The weed she had was some potent stuff. Had taken it off some stoned Czech dude at the bus station one day. Penelope said keeping it didn’t seem like stealing since it didn’t really belong to anybody anymore unless you wanted to count the entire state, which was actually a whole lot of people who didn’t even know anything about it and never would and wouldn’t miss it, and although individually some of them wouldn’t do it, collectively and regulated by the lawmakers and the people like her paid twice monthly to enforce the rules, the “state” would eventually just pour some kerosene over it one afternoon and set it afire for the fun of it. Merlot said God made pot the same day He made potatoes, according to how you read your Bible.
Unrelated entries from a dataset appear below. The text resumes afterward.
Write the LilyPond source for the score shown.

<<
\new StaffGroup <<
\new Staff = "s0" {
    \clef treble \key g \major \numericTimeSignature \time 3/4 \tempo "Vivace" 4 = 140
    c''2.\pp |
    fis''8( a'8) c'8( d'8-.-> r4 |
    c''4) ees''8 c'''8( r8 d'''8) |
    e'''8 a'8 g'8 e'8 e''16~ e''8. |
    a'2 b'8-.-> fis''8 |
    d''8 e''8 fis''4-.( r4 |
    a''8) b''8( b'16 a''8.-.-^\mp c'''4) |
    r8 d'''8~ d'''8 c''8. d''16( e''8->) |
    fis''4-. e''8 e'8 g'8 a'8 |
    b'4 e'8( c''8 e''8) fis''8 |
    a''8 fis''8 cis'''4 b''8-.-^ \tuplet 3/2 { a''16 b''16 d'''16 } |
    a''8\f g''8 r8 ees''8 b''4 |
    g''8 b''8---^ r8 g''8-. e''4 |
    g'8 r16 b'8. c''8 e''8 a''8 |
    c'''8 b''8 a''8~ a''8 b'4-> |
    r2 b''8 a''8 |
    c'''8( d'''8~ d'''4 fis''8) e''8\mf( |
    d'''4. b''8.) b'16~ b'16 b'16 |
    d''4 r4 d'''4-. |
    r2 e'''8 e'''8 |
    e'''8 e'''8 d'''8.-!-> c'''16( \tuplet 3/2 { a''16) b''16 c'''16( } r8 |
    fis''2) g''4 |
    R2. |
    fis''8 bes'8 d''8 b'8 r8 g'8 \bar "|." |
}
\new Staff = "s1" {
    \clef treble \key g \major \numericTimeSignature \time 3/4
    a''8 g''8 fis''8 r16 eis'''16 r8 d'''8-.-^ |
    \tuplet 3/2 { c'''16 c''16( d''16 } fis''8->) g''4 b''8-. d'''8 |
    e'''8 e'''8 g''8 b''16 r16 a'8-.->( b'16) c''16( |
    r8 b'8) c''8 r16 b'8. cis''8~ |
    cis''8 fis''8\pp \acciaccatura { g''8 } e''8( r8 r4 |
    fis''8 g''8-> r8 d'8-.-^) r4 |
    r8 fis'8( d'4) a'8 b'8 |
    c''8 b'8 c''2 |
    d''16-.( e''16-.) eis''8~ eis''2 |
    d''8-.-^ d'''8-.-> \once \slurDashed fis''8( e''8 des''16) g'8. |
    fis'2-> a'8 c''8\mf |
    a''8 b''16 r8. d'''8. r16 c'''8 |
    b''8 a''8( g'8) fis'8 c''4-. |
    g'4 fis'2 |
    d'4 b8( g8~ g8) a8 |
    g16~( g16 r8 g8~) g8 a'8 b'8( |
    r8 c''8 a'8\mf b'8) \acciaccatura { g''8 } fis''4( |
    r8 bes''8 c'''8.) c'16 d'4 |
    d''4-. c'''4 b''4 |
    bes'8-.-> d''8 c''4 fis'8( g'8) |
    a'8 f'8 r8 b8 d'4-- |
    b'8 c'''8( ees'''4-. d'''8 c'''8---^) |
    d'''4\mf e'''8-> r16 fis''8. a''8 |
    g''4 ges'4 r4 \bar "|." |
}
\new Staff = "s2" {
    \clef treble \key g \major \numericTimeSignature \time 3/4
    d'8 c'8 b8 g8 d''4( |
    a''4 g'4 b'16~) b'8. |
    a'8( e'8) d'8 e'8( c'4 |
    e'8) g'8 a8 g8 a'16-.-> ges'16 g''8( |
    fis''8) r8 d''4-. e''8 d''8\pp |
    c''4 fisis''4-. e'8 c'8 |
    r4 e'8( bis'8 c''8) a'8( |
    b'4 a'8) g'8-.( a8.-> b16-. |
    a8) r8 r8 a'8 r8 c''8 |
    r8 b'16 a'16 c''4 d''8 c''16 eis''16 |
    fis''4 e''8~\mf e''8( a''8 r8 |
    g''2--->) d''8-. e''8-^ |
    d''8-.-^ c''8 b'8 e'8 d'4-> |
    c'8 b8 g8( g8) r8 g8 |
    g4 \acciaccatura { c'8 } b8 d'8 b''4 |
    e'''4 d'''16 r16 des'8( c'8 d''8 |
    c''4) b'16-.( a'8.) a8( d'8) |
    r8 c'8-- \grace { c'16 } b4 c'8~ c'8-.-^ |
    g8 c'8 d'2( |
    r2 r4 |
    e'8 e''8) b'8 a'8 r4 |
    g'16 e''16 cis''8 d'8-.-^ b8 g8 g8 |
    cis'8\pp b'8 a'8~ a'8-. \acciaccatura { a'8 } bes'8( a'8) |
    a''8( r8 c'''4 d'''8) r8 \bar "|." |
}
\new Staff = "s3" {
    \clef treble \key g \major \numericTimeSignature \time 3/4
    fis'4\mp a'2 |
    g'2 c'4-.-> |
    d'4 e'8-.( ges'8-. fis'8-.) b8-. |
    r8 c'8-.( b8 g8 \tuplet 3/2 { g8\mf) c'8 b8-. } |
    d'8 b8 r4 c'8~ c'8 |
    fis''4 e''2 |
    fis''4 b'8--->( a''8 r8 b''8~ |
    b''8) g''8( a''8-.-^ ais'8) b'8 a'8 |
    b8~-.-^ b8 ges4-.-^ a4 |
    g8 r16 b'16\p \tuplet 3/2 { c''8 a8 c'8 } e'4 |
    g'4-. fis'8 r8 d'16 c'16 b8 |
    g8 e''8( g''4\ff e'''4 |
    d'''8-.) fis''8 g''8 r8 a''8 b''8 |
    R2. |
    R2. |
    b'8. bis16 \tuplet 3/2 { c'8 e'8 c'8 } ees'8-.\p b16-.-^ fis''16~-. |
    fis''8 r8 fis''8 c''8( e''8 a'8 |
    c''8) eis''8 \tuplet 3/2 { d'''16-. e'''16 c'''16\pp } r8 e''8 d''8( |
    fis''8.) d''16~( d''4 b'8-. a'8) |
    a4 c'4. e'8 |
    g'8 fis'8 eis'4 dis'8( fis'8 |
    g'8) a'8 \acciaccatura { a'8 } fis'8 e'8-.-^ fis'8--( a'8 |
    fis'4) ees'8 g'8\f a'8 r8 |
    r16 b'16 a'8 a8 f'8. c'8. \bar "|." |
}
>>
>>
She had Alejandro Escovedo’s Gravity playing on the big Kenwood speakers she’d paid for with money she’d won playing the slots at Hollywood, in Tunica. There were lots of violins and cellos. The shades were down. They’d done it in the living room on the couch first, then on the kitchen table, and then in the bathtub. It was pretty restful to finally be in the bed. He was about to get sore and red and run dry both, but naturally he didn’t want to stop.
“Uh, School Nurse, yes, I think it’s a small…” He searched for the proper word. “I think you’d have to call it a protuberance. It’s like a small potato. Somewhat elongated.”
She giggled with delight, stoned like him, maybe worse.
“Well, do you think, maybe…Mister Professor…it needs a good massaging?”
“Eh, I think maybe you could palpate it and see.” He giggled some, too.
“Ooh, lover,” she said, all serious, her eyes going serious, ducking to kiss him again. “Ain’t nobody ever made me come the way you do.”
And then she started kissing on his neck again and held him down and grinned at him and pressed her lips close and started blowing against his skin so that her lips vibrated and made noises like somebody passing gas uncontrollably while he flapped his arms and shouted happily for her to quit it!
49
Anjalee woke and stretched and yawned. It was quiet, with only the hissing of the heat coming through the ceiling vents. She didn’t know what time it was. They’d stayed
at the casino until three. He’d won big at blackjack. Very big. About forty-five hundred.
She was alone in the bed. She found her cigarettes and lighter on the bedside table and turned the lamp on. A few glasses that sat in rings of water held the remnants of drinks. Ashtrays with stubbedout cigarette butts wearing her lipstick. She lit a fresh one and pulled the pillow up behind her and then got the other one and propped it back there, too. She stretched and yawned a long slow yawn with the cigarette in her fist.
She looked for a clock and finally saw on a small brown box some luminous red letters that read 11:47. Almost lunchtime, and she was hungry. She wondered if he’d paid the hotel bill before he left. If he hadn’t, she’d have to sneak out.
There was a thick red robe with the hotel monogram on it hanging in one of the closets and she put it on and tied it around her and went into the bathroom and brushed her teeth. She was rinsing out her mouth and spitting into the sink when she heard the doorbell ring. She stopped and shut off the water. What if it was the cops?